看着阳台对面的山坡上的那盏长明灯,我想起了离我而去的父母,不觉心里揪然。父母在世时没享多少福。尤其是我求学的那些年,节衣缩食,受的苦真有卖的。严格的说,我不是一个真正孝顺的儿子。按孔老夫子的说法,“父母在不远游”,我就没有做到。作为他们唯一的儿子,竟然没有给他们送到终,可以说太讽刺了。这,一直是我心中的一个痛。
过去读《论语》,读到子贡问孔老夫子什么是“孝”时,孔子用“色难”作答,一直不是怎么理解其含义,直到现在才算明白。孔老夫子是说父母对子女,精神的需求永远大于物质,也就是子女任何时候在父母面前都要和颜悦色,百依百顺,让他们精神愉悦。

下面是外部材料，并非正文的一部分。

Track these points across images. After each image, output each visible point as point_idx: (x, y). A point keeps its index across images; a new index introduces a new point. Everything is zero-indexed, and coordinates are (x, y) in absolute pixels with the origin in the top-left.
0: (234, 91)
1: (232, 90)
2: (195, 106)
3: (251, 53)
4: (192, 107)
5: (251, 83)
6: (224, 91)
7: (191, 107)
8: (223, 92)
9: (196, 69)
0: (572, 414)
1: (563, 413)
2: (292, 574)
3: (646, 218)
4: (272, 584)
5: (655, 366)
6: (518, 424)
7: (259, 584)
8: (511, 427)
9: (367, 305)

这一点,说起来容易做起来难。我们可以在外面戴着面具逢场作戏,打掉门牙往肚里吞,但是一回到家里,在父母面前,我们真实的面目就会显露无一。因为父母是我们最亲的人。做妻子的未必了解丈夫心灵的忧苦,但儿子的一举一动却瞒不过父母。如我,一遇到不顺遂,最想告诉的还是父母。不是要听取他们的意见,获得他们的指导,只是希望有一个忠实的不会被出卖的听众。父母知道儿子的苦痛,总想为儿子疗伤,让儿子快乐,但未必懂得怎样去安慰儿子,有时言不达意,甚至适得其反。在父母面前做样子,甩脸子,或者发一点牢骚,觉得平常不过。只顾自己痛快,哪里想过父母的感受。现在想起这些,真想狠抽自己几个嘴巴。
在别人眼里,觉得我对父母不错,是个有孝心的人。但我扪心自问,我感到很自责、很愧疚。我爱父母,远不及父母爱我,更不及我爱我自己的孩子。

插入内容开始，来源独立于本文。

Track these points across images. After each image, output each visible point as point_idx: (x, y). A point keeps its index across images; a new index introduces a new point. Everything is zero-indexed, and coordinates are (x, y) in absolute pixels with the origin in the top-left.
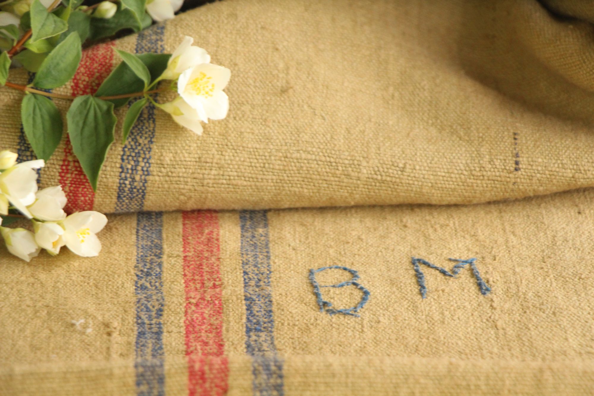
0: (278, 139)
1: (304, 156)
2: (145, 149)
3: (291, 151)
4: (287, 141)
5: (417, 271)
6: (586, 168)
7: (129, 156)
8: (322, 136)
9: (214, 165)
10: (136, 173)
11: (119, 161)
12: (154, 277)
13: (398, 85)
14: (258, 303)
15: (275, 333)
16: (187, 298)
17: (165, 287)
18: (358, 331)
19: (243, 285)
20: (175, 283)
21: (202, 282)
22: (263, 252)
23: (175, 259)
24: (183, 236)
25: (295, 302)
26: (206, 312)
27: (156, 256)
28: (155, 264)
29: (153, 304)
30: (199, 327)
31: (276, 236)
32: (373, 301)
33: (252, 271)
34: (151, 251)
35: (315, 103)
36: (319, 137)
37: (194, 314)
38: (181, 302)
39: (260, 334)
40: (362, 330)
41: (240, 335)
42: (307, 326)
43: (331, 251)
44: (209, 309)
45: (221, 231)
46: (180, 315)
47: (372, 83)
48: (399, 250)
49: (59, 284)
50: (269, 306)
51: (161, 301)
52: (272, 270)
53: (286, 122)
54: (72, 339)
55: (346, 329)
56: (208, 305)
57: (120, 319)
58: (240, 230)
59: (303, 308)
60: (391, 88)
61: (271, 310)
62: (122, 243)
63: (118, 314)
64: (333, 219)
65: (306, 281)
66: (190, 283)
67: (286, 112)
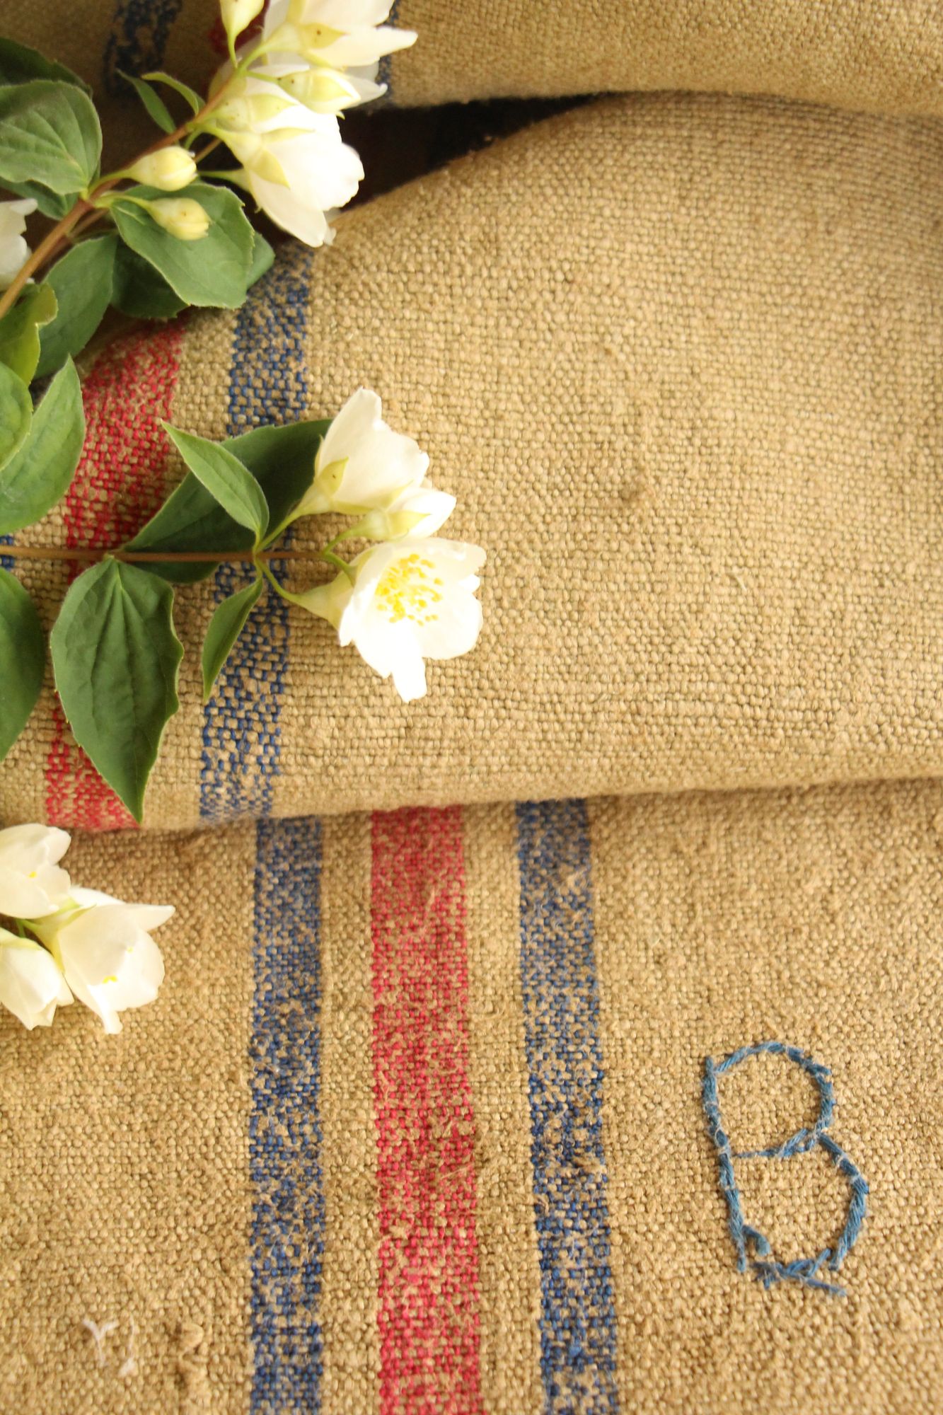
0: (615, 663)
1: (684, 707)
2: (262, 709)
3: (651, 697)
4: (639, 668)
7: (221, 729)
8: (732, 643)
9: (446, 743)
10: (244, 772)
11: (197, 742)
12: (298, 1101)
13: (926, 424)
14: (572, 1239)
15: (621, 1374)
16: (384, 1215)
17: (327, 1142)
18: (843, 1363)
19: (530, 1139)
20: (354, 1127)
21: (424, 1118)
22: (579, 984)
23: (354, 1017)
24: (373, 912)
25: (671, 1228)
26: (436, 1273)
27: (305, 998)
28: (301, 1041)
29: (296, 1237)
30: (416, 1342)
31: (609, 902)
32: (879, 1223)
33: (552, 1075)
34: (291, 978)
35: (710, 530)
36: (725, 649)
37: (403, 1287)
38: (370, 1234)
39: (582, 1380)
40: (855, 1359)
41: (528, 1382)
42: (707, 1338)
43: (755, 969)
44: (442, 1262)
45: (470, 892)
46: (367, 1293)
47: (858, 424)
48: (932, 961)
49: (55, 1130)
50: (600, 1250)
51: (317, 1227)
52: (605, 1065)
53: (635, 606)
54: (83, 1398)
55: (812, 1353)
56: (438, 1247)
57: (209, 1308)
58: (518, 874)
59: (691, 1255)
60: (909, 438)
61: (606, 1268)
62: (219, 938)
63: (203, 1282)
64: (755, 823)
65: (694, 1121)
66: (393, 1124)
67: (636, 573)
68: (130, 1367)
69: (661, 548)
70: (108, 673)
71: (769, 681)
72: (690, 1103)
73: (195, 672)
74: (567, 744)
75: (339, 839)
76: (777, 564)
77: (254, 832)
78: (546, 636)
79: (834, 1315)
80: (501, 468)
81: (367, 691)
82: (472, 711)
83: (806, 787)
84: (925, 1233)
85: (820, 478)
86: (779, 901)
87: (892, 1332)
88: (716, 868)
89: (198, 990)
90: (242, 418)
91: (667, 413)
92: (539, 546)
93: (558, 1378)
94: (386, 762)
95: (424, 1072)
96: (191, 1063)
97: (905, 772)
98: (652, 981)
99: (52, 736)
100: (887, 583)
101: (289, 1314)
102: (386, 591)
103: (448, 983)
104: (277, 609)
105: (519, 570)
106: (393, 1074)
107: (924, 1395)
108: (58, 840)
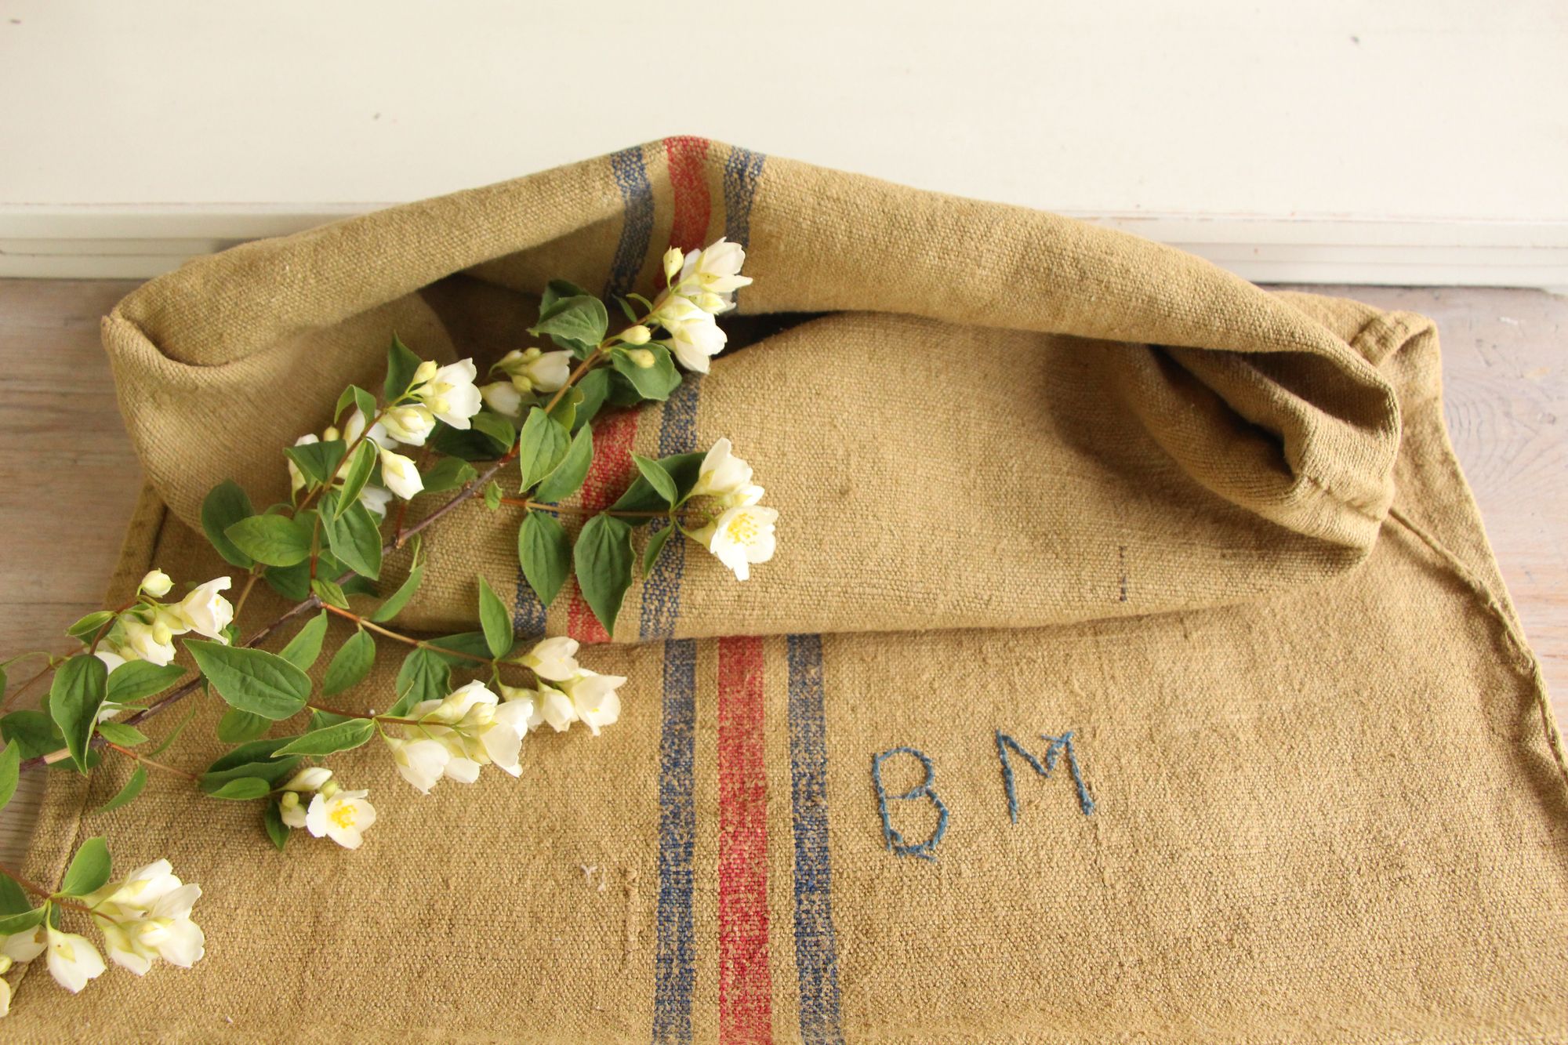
0: (836, 568)
1: (868, 590)
2: (671, 586)
3: (852, 585)
4: (847, 571)
5: (1003, 762)
6: (1202, 595)
7: (651, 595)
8: (891, 561)
9: (756, 604)
10: (662, 615)
11: (640, 600)
12: (683, 769)
13: (981, 465)
14: (810, 834)
15: (832, 895)
16: (723, 821)
17: (696, 788)
18: (934, 892)
19: (792, 789)
20: (709, 782)
21: (742, 779)
22: (815, 719)
23: (710, 732)
24: (719, 684)
25: (856, 830)
26: (746, 848)
27: (687, 723)
28: (685, 742)
29: (681, 831)
30: (737, 879)
31: (831, 682)
32: (953, 829)
33: (802, 760)
34: (681, 713)
35: (881, 509)
36: (887, 564)
37: (731, 854)
38: (716, 830)
39: (813, 898)
40: (940, 890)
41: (788, 898)
42: (872, 880)
43: (898, 714)
44: (749, 844)
45: (765, 676)
46: (714, 856)
47: (950, 464)
48: (980, 712)
49: (569, 780)
50: (823, 840)
51: (691, 826)
52: (827, 756)
53: (846, 543)
54: (580, 900)
55: (920, 887)
56: (748, 837)
57: (640, 861)
58: (788, 668)
59: (865, 842)
60: (973, 471)
61: (826, 848)
62: (646, 695)
63: (637, 850)
64: (899, 648)
65: (868, 782)
66: (727, 781)
67: (846, 528)
68: (602, 887)
69: (859, 517)
70: (599, 568)
71: (907, 579)
72: (866, 774)
73: (640, 568)
74: (813, 607)
75: (704, 651)
76: (912, 525)
77: (664, 646)
78: (804, 555)
79: (931, 870)
80: (785, 478)
81: (720, 578)
82: (769, 589)
83: (923, 631)
84: (973, 834)
85: (932, 487)
86: (910, 684)
87: (957, 878)
88: (881, 668)
89: (636, 717)
90: (666, 451)
91: (862, 455)
92: (802, 514)
93: (803, 896)
94: (728, 612)
95: (742, 757)
96: (633, 751)
97: (969, 624)
98: (850, 718)
99: (572, 596)
100: (962, 536)
101: (678, 865)
102: (732, 530)
103: (754, 717)
104: (680, 539)
105: (792, 524)
106: (728, 758)
107: (971, 905)
108: (573, 645)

此生我再也没有机会报答我的父母了,这是一个永远无法弥补的遗憾。有时,便突发奇想,如果生命真有轮回的话,我希望我能和父母换一个角色,让他们做我的子女,以弥补这一世我对他们的亏欠。
阳台对面的山坡上的那盏长明灯还亮着,不知有几个活着的人注意到了。在我眼里,那长明灯,更像是一种提醒,一种警示:尽孝要及早。